WHAT YOU HAVE TO DO >> Rewrite every one of the records below with each "dashed" changed to "dotted" and everything else left unchanged. Omit the pictures.

MATERIAL FOR THIS EXERCISE >>
····················
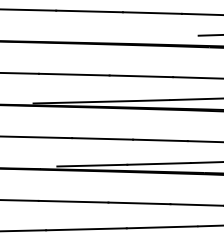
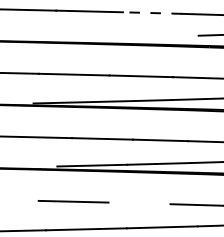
line at (152, 13): solid -> dashed
line at (20, 200): present -> none
line at (139, 203): present -> none
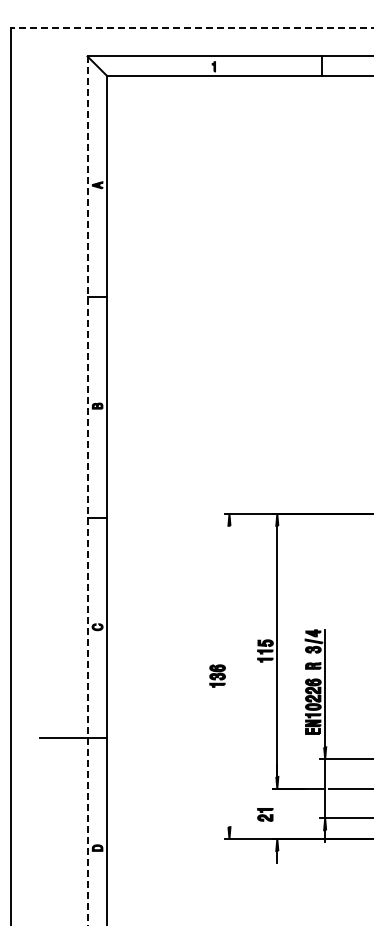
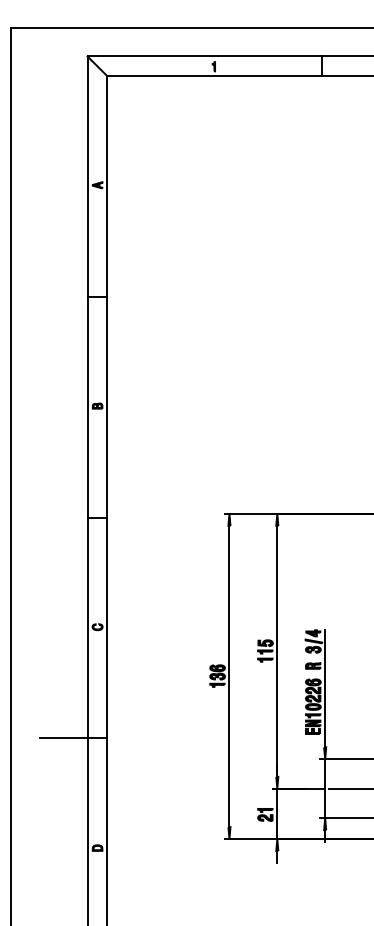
line at (191, 27): dashed -> solid
line at (87, 491): dashed -> solid
line at (229, 676): none -> present
line at (277, 813): none -> present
····················
WORKED ANSWER >>
line at (152, 13): solid -> dotted
line at (20, 200): present -> none
line at (139, 203): present -> none
line at (191, 27): dotted -> solid
line at (87, 491): dotted -> solid
line at (229, 676): none -> present
line at (277, 813): none -> present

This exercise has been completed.